Research conducted by a student-led advocacy group at St. Edward's University has revealed that the City of Austin is in the throes of food insecurity, according to a report from Austin ABC affiliate KVUE.

The group, which is called The Civics Lab, discovered that 33 food deserts pockmark the state capital, the station reported.

Austin City Council has enacted a pair of initiatives to bring awareness to food access barriers in the community, to which KVUE reported about 15% of Austinites encounter.

According to the station, the figure for last year surpassed that of the national average, which was 10.9%.

The initiatives city leaders embarked on included a proclamation that designated Thursday (April 21) as Austin Food Insecurity Awareness Day and a resolution for a partnership with public transit entities to help residents access places where they can access healthy food, per KVUE. 

"We are a city of tremendous wealth and opportunity, but we are also a city with residents facing poverty and inequality.

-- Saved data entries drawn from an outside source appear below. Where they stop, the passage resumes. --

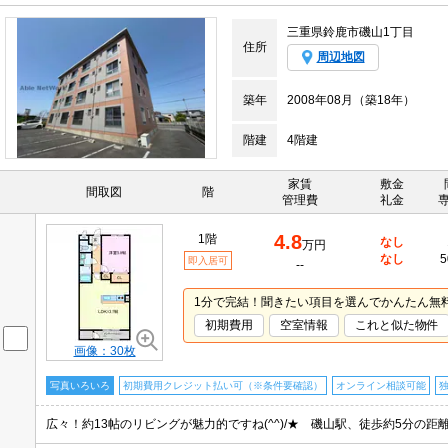
三重県鈴鹿市磯山1丁目
住所
周辺地図
築年
2008年08月（築18年）
階建
4階建
家賃
敷金
間取図
階
管理費
礼金
4.8
1階
なし
万円
なし
5
即入居可
--
1分で完結！聞きたい項目を選んでかんたん無
初期費用
空室情報
これと似た物件
画像：30枚
写真いろいろ
初期費用クレジット払い可（※条件要確認）
オンライン相談可能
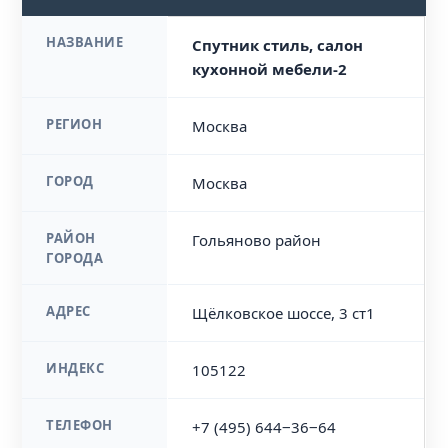
НАЗВАНИЕ
Спутник стиль, салон
кухонной мебели-2
РЕГИОН
Москва
ГОРОД
Москва
РАЙОН
Гольяново район
ГОРОДА
АДРЕС
Щёлковское шоссе, 3 ст1
ИНДЕКС
105122
ТЕЛЕФОН
+7 (495) 644‒36‒64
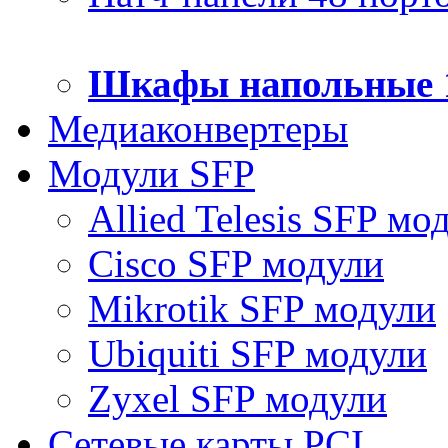
Шкафы напольные 
Медиаконвертеры
Модули SFP
Allied Telesis SFP мо
Cisco SFP модули
Mikrotik SFP модули
Ubiquiti SFP модули
Zyxel SFP модули
Сетевые карты PCI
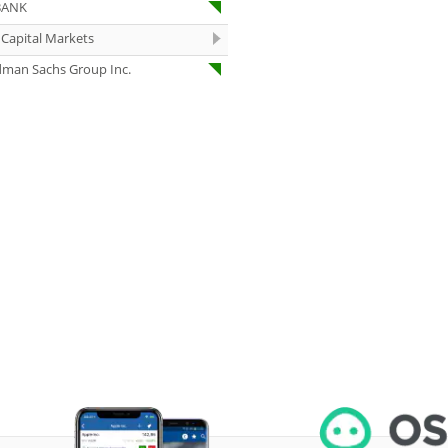
BANK
07.08.26
Under Armour
Underweight
Capital Markets
dman Sachs Group Inc.
07.08.26
IONOS Overweig
07.08.26
Springer Nature
Overweight
07.08.26
Henkel vz. Equal
Weight
07.08.26
Fraport Equal
Weight
07.08.26
Diageo Overwei
07.08.26
Ahold Delhaize
Equal Weight
07.08.26
RENK Kaufen
07.08.26
SGL Carbon Hol
07.08.26
Scout24 Kaufen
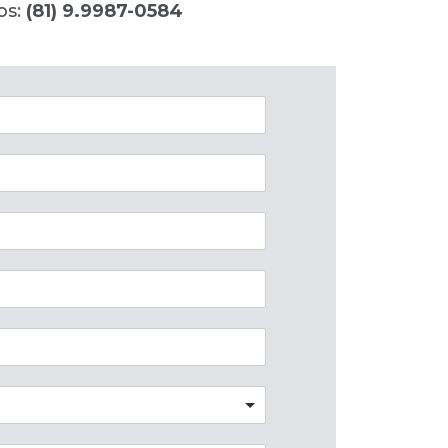
os:
(81) 9.9987-0584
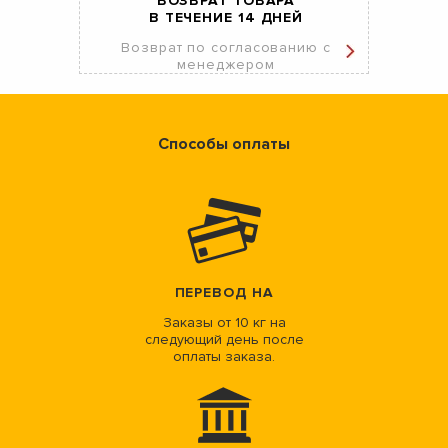
ВОЗВРАТ ТОВАРА
В ТЕЧЕНИЕ 14 ДНЕЙ
Возврат по согласованию с
менеджером
Способы оплаты
ПЕРЕВОД НА
Заказы от 10 кг на
следующий день после
оплаты заказа.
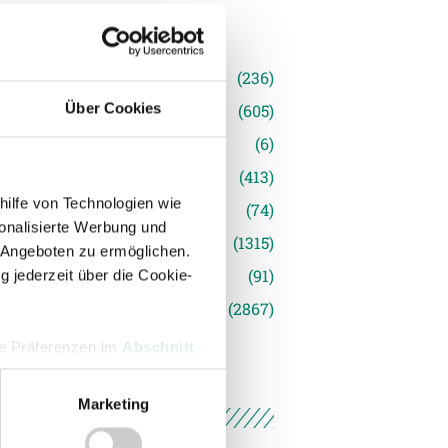
n
(236)
Über Cookies
e News
(605)
(6)
inger Ried
(413)
hilfe von Technologien wie
s
(74)
onalisierte Werbung und
(1315)
 Angeboten zu ermöglichen.
(91)
g jederzeit über die Cookie-
siert
(2867)
hre Präferenzen im
Abschnitt
Marketing
 Medien anbieten zu können
hrer Verwendung unserer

Families struggling to find affordable housing, access to quality health care and food are challenges that require all of us to solve together," Mayor Steve Adler, said, the station reported. "These two initiatives can help us unite as a community, recognize the challenges we must solve and put our resources toward solving them."

According to The Civics Lab's research, the communities that experience food insecurity are also highly susceptible to heart disease, cancer and diabetes, KVUE reported.

The group additionally found that low-income and communities of color lack the ways and means to eat healthy, per the station.

"The fact that nearly all the U.S. census tracts classified as food deserts are located east of I-35 demonstrates how this issue disproportionately impacts low-income and minority neighborhoods," Councilman Sabino "Pio" Renteria, who introduced the Austin Food Insecurity Awareness Day proclamation, told KVUE.

The Civics Lab told the station that the American Heart Association Community Assessment determined the Central Texas region to have rates that exceed state and national averages regardless of ethnicity for inaccessibility to healthy food. 

According to KVUE, the U.S. Department of Agriculture late last year placed Texas on its list of the most food-insecure states in the country.